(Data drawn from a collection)
---
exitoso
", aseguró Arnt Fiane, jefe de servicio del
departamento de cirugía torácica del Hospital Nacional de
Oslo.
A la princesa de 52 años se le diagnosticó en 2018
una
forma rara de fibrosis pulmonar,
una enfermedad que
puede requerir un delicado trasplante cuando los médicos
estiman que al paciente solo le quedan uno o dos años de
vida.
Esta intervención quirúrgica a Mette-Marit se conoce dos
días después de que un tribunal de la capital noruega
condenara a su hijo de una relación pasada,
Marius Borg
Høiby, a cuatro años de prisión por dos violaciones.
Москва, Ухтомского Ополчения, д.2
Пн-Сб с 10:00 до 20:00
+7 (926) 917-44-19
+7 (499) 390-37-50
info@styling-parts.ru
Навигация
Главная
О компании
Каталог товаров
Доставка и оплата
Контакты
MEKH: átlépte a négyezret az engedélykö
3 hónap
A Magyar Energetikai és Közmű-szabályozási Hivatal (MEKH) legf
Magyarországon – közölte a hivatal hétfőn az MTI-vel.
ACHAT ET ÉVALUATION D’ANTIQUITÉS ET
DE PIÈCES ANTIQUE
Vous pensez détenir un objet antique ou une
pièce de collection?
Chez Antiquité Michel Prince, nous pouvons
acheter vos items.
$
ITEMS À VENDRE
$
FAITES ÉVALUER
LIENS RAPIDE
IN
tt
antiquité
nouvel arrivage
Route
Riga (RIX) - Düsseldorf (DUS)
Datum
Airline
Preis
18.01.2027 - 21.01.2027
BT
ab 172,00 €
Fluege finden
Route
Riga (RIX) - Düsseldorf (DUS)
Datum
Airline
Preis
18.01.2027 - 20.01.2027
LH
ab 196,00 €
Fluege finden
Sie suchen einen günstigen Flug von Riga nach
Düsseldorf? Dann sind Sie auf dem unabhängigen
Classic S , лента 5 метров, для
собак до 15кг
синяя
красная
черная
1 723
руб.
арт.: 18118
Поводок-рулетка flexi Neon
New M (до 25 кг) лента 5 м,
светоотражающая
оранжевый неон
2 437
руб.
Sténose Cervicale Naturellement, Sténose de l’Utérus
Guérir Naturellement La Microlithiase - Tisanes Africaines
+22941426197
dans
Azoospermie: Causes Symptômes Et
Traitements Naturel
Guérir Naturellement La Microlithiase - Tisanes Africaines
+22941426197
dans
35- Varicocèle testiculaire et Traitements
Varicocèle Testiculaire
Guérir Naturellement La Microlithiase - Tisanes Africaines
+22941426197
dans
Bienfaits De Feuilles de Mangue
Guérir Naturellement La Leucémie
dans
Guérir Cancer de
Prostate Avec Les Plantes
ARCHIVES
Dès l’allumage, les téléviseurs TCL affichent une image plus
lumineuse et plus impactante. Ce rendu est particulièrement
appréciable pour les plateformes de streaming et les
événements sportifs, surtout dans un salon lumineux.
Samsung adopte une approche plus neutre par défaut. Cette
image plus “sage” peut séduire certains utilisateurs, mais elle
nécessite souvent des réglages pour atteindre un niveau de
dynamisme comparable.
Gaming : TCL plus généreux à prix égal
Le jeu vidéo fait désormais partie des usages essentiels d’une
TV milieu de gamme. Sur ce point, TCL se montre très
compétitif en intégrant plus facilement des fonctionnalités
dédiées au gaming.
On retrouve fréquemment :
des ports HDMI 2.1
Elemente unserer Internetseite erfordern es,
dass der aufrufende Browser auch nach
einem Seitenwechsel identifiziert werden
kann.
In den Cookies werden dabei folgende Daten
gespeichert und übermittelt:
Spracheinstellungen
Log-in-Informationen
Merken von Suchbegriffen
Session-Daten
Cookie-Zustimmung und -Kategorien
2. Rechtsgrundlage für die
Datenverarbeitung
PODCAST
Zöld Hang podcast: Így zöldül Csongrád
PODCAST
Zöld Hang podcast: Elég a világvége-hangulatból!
---
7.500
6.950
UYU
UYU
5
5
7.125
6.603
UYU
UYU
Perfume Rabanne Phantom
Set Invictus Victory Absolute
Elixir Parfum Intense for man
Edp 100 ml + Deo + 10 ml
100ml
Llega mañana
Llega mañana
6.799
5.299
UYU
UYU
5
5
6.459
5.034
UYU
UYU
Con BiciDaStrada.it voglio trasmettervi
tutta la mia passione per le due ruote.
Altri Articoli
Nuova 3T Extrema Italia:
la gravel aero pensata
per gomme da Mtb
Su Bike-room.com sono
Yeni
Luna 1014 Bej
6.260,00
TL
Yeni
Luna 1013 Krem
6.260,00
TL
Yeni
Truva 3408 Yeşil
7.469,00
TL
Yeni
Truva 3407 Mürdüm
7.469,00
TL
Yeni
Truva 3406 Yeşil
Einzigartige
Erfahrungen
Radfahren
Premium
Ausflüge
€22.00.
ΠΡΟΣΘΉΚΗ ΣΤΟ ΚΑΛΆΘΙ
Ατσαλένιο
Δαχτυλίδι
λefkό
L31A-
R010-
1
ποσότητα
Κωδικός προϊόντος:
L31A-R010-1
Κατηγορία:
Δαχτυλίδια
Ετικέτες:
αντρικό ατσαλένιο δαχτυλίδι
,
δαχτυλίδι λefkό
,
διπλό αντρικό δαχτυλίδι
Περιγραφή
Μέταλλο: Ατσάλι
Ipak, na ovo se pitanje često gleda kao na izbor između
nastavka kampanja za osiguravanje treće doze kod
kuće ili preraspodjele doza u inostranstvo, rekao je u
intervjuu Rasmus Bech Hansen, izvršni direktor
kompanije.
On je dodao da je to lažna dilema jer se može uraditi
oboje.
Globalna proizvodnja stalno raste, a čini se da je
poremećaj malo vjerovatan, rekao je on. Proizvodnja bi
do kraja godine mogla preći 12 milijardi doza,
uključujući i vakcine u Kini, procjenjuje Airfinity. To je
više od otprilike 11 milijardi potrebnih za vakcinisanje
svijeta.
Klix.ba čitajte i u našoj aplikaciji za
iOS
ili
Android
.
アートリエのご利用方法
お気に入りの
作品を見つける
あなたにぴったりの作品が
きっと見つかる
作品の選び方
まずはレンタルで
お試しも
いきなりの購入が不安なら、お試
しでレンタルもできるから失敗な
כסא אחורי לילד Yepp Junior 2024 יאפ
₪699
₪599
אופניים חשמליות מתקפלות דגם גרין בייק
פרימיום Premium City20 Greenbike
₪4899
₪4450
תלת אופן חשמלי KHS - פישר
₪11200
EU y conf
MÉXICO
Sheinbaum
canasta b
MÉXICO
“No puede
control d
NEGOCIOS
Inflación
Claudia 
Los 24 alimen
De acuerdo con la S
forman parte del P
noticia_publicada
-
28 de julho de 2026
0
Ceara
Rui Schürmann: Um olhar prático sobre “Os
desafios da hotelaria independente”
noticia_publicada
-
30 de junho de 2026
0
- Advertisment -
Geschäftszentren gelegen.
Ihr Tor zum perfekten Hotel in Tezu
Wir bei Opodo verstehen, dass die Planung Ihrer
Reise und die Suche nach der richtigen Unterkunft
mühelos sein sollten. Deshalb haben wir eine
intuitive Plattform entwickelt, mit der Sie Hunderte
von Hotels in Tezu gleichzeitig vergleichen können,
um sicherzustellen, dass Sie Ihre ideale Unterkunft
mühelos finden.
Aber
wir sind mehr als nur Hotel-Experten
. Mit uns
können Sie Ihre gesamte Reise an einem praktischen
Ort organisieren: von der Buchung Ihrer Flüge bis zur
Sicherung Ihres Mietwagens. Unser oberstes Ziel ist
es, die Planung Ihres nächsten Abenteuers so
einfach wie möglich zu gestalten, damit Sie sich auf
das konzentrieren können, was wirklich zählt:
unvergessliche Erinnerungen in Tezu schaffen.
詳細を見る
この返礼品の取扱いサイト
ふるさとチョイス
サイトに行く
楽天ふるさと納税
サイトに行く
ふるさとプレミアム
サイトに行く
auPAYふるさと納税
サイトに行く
---
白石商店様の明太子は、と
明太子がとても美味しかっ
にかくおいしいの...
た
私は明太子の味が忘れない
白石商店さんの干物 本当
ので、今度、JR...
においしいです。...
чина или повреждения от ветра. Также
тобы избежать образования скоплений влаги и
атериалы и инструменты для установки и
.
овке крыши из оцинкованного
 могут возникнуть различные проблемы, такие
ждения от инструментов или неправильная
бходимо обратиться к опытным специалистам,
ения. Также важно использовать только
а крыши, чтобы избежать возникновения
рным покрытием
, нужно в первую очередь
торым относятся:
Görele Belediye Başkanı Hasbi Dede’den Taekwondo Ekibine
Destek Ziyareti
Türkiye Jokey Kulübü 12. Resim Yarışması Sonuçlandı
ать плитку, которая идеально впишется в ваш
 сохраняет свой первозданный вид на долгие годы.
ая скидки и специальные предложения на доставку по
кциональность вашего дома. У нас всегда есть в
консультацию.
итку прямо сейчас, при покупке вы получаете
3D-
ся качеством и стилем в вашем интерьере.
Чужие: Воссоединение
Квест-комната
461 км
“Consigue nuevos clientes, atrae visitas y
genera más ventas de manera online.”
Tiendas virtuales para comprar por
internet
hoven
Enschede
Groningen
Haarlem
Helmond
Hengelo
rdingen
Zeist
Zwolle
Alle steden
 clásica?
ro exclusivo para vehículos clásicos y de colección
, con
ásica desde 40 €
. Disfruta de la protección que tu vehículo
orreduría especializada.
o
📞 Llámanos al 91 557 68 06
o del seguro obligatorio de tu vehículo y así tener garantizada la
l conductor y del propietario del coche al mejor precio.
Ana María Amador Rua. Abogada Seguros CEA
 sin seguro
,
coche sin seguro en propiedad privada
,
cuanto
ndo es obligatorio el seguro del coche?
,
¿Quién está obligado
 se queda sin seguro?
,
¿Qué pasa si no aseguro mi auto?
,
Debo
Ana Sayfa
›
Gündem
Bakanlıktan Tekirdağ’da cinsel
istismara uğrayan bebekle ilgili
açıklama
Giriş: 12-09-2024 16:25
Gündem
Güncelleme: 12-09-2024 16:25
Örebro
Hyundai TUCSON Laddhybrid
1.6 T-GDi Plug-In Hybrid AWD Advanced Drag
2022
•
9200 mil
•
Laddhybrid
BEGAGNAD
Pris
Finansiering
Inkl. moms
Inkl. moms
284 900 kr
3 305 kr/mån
---
**ASSIGNMENT:** Transcribe the stretch from the line containing "白石商店様の明太子は、と" through the line containing "консультацию.", with both of those lines included.

**RESULT OF THE EXERCISE:**
白石商店様の明太子は、と
明太子がとても美味しかっ
にかくおいしいの...
た
私は明太子の味が忘れない
白石商店さんの干物 本当
ので、今度、JR...
においしいです。...
чина или повреждения от ветра. Также
тобы избежать образования скоплений влаги и
атериалы и инструменты для установки и
.
овке крыши из оцинкованного
 могут возникнуть различные проблемы, такие
ждения от инструментов или неправильная
бходимо обратиться к опытным специалистам,
ения. Также важно использовать только
а крыши, чтобы избежать возникновения
рным покрытием
, нужно в первую очередь
торым относятся:
Görele Belediye Başkanı Hasbi Dede’den Taekwondo Ekibine
Destek Ziyareti
Türkiye Jokey Kulübü 12. Resim Yarışması Sonuçlandı
ать плитку, которая идеально впишется в ваш
 сохраняет свой первозданный вид на долгие годы.
ая скидки и специальные предложения на доставку по
кциональность вашего дома. У нас всегда есть в
консультацию.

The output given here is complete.